DIRECTIONS FOR THIS TASK — Omit the pictures, then write out every entry exactly as it reads.

EXERCISE MATERIALS —
·····

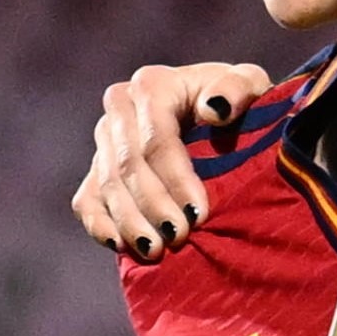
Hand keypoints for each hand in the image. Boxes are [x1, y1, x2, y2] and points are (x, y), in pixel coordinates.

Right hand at [72, 62, 276, 260]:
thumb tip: (214, 109)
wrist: (216, 119)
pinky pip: (87, 200)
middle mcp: (119, 107)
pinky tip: (121, 247)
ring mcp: (104, 139)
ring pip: (107, 185)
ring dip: (130, 221)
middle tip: (179, 237)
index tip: (199, 213)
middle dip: (153, 204)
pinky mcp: (96, 169)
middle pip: (128, 164)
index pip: (157, 138)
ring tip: (156, 250)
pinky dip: (99, 225)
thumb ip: (238, 88)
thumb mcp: (249, 85)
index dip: (176, 178)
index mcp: (152, 85)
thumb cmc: (238, 104)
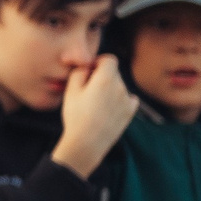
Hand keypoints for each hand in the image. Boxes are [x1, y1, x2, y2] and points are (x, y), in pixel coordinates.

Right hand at [50, 55, 136, 178]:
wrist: (88, 142)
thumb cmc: (77, 116)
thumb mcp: (70, 91)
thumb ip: (79, 72)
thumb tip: (86, 67)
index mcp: (106, 78)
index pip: (109, 59)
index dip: (98, 62)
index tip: (89, 71)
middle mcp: (121, 86)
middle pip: (113, 73)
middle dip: (102, 76)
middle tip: (87, 91)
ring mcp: (127, 99)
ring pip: (119, 86)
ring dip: (109, 89)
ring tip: (95, 105)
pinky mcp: (130, 111)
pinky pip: (128, 98)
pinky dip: (119, 99)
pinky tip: (108, 109)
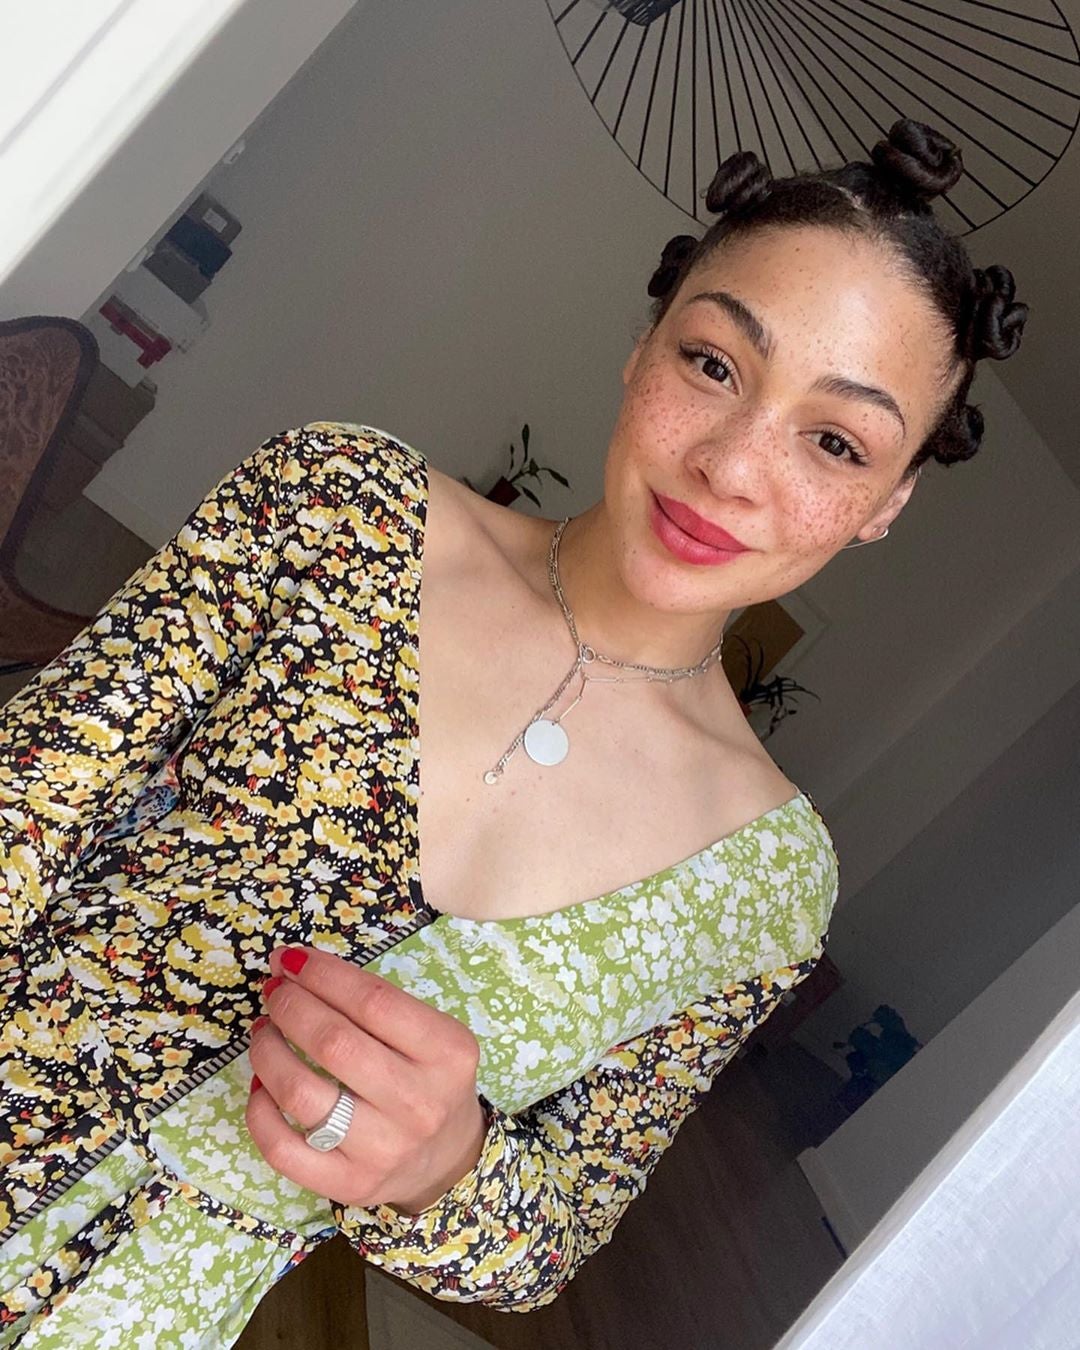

·····

EXERCISE RESULT —
Hand keypoints for each hand in the image. Boxes are [x1, y1, x2, y2] and points are (x, y), in pixel coordinates.

Right hand at [72, 62, 276, 260]:
thumb tip: (214, 109)
wrist: (216, 119)
pinky pip: (87, 200)
middle mcp: (119, 107)
pinky tip: (121, 247)
ring mcp: (104, 139)
ring pip: (107, 185)
ring dip: (130, 221)
middle tip: (179, 237)
index tip: (199, 213)
middle dip: (153, 204)
pinky mcp: (96, 169)
middle pip: (128, 164)
index pip: (157, 138)
ring tip: (156, 250)
pinky dip: (99, 225)
thumb ip: (238, 88)
thumb mcp: (249, 85)
index dip: (176, 178)
index mcp: (152, 85)
thumb cmc: (238, 104)
Hand keypoints for each hand in the image. Boxes are [x1, y1, x2, y2] and points are (x, y), in pixel coordinates.

Right hand at [50, 55, 136, 178]:
wrist: (88, 142)
thumb cmc: (77, 116)
thumb mcp: (70, 91)
thumb ip: (79, 72)
thumb tip: (86, 67)
index mcp: (106, 78)
index pip: (109, 59)
index dip: (98, 62)
index tip: (89, 71)
middle mcp: (121, 86)
middle pip: (113, 73)
middle dip: (102, 76)
middle tip: (87, 91)
ring mcp: (127, 99)
ring pip: (119, 86)
ring dip: (109, 89)
ring tip: (95, 105)
pinky mcp: (130, 111)
pinky pip: (128, 98)
pinky dip: (119, 99)
pinky tip: (108, 109)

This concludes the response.